Sophia Griffiths began wearing a veil as part of her religion when she started working in the community during the height of the pandemic, as she found the elderly people she cared for often took their frustration out on her .
The 33-year-old sympathized with the patients, some of whom suffered from Parkinson’s disease, dementia or were bedridden, but did not want to absorb their negative energy.
The home carer says it helps her do her job without taking on the stresses of the day and hopes that by sharing her veiling practice it could help others who work in stressful healthcare environments.
The mum even veils herself while doing live TikTok streams to protect herself from negative energy in cyberspace.
Sophia, from Shrewsbury, Shropshire, said: “For me, the veil protects my crown chakra so that I don’t pick up the energies of others.
“I don’t want to bring this home with my family. I work in elderly care and people can go from Parkinson’s to dementia.
“We have paraplegics who can’t move at all, or people who are bedridden. Some of these people’s eyesight is so bad they can’t watch TV, they’re deaf, some have severe arthritis in their hands and they are obviously bitter about the situation in which they find themselves.
“Some people don’t see their family – we may be the only people we see. If they’re frustrated or upset, it’s expressed to us because they don’t see anyone else.
“It’s the same as if you’re annoyed by the doctor and you only get to the receptionist, some people go after the receptionist.
“They don’t mean anything by that – it’s nothing personal against us. It’s just that we’re the only people they’ve seen, which I fully understand because I’d probably be the same in their situation.
“I would go crazy if I couldn’t read, or watch TV, or do something to fill my day – which I think most people would.
“I either wear a bandana on my head or just a little scarf. At work, I wear darker clothes because my uniform is dark and that goes with it.

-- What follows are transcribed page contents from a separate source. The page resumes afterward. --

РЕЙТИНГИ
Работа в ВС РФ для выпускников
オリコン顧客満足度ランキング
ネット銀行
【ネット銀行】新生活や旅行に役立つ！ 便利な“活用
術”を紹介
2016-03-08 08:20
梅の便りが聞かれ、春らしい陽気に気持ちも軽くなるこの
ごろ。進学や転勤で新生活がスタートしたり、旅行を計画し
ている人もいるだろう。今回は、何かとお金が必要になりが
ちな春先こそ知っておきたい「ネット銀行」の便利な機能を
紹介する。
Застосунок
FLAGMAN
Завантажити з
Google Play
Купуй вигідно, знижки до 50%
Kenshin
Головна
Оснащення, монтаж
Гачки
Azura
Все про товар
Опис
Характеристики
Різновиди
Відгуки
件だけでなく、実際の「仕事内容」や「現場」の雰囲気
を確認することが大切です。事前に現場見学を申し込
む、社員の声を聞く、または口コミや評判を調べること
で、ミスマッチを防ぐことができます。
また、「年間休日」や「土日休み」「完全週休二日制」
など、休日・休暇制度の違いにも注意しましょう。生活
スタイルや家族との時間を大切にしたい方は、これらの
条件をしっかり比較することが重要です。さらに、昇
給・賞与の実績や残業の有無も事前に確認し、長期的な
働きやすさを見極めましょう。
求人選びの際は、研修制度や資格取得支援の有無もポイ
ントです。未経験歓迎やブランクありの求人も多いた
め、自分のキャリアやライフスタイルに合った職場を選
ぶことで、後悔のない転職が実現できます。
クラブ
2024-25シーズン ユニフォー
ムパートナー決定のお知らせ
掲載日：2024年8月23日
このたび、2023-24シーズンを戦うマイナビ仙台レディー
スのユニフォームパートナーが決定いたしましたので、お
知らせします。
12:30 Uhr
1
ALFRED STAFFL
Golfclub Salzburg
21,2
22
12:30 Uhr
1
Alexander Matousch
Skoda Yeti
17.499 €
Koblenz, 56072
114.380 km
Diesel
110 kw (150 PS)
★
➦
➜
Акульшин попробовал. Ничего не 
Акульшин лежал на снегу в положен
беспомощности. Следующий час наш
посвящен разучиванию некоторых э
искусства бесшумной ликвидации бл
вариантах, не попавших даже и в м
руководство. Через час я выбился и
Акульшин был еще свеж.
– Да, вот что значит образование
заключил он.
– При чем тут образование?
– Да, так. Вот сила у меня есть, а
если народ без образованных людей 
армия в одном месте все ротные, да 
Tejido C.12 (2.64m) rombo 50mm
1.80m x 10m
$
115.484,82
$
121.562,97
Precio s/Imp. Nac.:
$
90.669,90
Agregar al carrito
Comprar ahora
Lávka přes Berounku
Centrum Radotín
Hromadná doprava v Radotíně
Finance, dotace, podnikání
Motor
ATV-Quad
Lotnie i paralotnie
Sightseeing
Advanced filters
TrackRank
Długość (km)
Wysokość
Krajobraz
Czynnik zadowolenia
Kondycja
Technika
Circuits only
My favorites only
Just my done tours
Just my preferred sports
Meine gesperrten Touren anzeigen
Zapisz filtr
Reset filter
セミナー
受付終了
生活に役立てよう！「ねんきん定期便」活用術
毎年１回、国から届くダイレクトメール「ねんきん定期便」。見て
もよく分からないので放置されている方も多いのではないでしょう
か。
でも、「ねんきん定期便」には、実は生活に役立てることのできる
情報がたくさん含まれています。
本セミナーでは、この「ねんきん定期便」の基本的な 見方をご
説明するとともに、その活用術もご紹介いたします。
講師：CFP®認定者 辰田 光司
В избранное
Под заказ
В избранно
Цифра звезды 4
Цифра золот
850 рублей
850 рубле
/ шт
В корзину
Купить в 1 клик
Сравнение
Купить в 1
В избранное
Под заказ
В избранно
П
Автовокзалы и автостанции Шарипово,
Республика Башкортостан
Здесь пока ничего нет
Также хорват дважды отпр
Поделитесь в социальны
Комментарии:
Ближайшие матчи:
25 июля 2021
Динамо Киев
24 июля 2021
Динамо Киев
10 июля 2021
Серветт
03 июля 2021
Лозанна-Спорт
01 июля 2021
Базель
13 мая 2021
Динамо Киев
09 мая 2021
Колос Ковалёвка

I wouldn’t wear a bright pink one.
“He’s still part of the uniform and he still looks smart.”
Mum-of-two Sophia has worked in care for more than a decade, including in care homes during the pandemic, saying her experience with patients is ‘the same’ everywhere.
Sophia said: “It’s no different if you go to someone’s house or if you work in a nursing home, in terms of the energies you can tap into.
“I don’t want people to think I was talking about customers in a negative way.
“Everyone has an energy, an aura. If you’re in a bad mood or upset or angry, your aura is different from if you’re happy or sad.
“Sometimes, especially if you project how you feel, it can be projected onto other people.
“If you come home and you’re stressed and you go after your spouse or partner, they start to feel upset and stressed. It’s the same kind of thing.
“It’s something we’re taught as part of our beliefs. You don’t hear much about it in the pagan community.
“Not very many of us do it, not everyone does it. Some people only do it when they are doing energy work or spells to protect themselves, others only do it when they surrender. to big events.
“The only time I don’t is when I’m at home. If I’m filming or going to TikTok Live, I do.
“It’s a barrier between my energy and theirs, it’s a physical barrier.
“Especially with energy work, it’s easier to protect yourself if there’s a physical barrier in addition to your mental barrier.
“It helps me get home without the stress of the day.”
Sophia changed jobs just as she decided to go full-time veiling as she admits she might have faced questions from former colleagues.
Now she wears the veil for religious reasons and admits others who work in care think it’s a good idea.
Sophia said: “Nobody even commented on my veil at work. I had a couple ask me why I was wearing it and I say it’s part of my belief, just like Muslim women wear hijabs .
“I transitioned from working in a nursing home to working in the community when I decided to start veiling full time.
“I had started doing it during the height of the pandemic partly to protect my hair from the plastic visors and partly to protect my energy.
“My new employers were also more open-minded.
“Where I was before, I had been there for many years and I would get a lot of questions if I started doing it there.
“Because I was working much more alone, I felt I had to better protect my energy.
“Some people who worked in care or in a hospital setting said it was a good idea and they hadn’t thought of it before. They wondered if it would help them.
“I don’t think people realize the pressure we’ve been under, especially the last two years, and the stress and strain we’ve been under in our work.
“If it could help one person, then so be it. I would rather see that happen, go through loads of abuse and help one person.”